DataSplitter#

class openstef_models.utils.data_split.DataSplitter(**data: Any) None[source]

Bases: BaseConfig

Handles splitting of time series data into train, validation, and test sets.

Supports stratified splitting to ensure representative data distribution across splits, particularly for extreme values in forecasting scenarios.

Parameters:

data (Any)

val_fraction: float
test_fraction: float
stratification_fraction: float
min_days_for_stratification: int
random_state: int
split_dataset(data: T, data_val: T | None = None, data_test: T | None = None, target_column: str = 'load') tuple[T, T | None, T | None][source]

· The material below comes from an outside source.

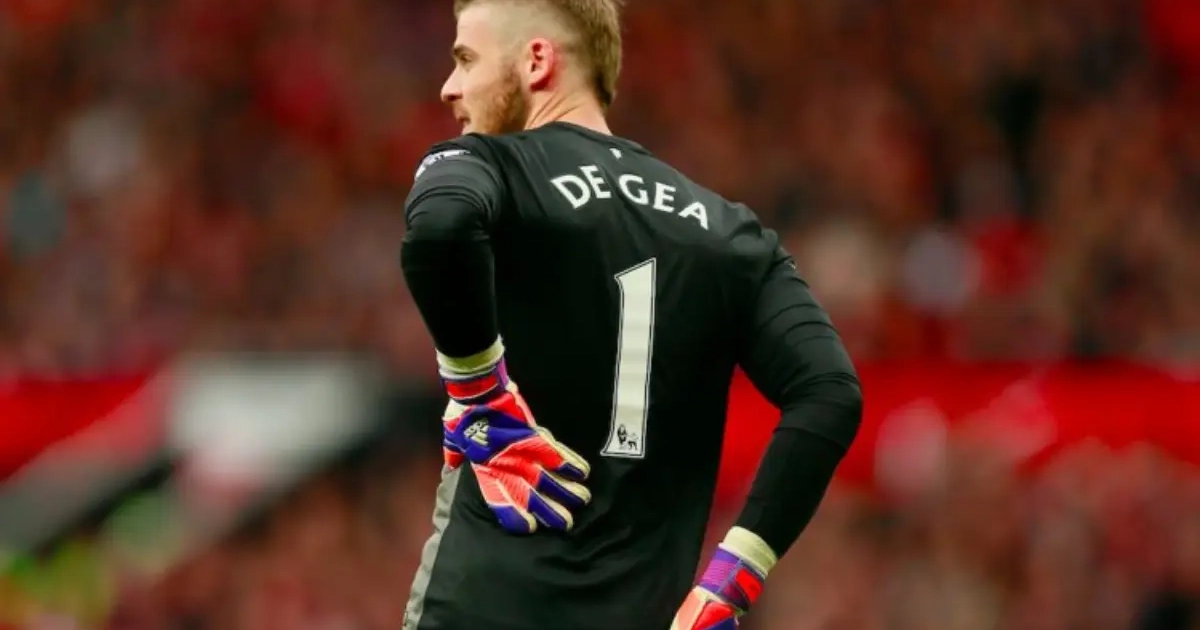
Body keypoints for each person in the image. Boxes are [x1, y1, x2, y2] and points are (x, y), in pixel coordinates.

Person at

Prepare and split input data into train, validation, and test sets.

Parameters:
Returns:

Tuple of (train_data, val_data, test_data) where val_data and test_data may be None.

Return type:

tuple[TypeVar(T, bound= TimeSeriesDataset), Optional[TypeVar(T, bound= TimeSeriesDataset)], Optional[TypeVar(T, bound= TimeSeriesDataset)]]

model_config: ClassVar[ConfigDict] = {'arbitrary_types_allowed': False, 'extra': 'ignore', 'protected_namespaces': ()}

Configuration for the model, should be a dictionary conforming to [ConfigDict][pydantic.config.ConfigDict].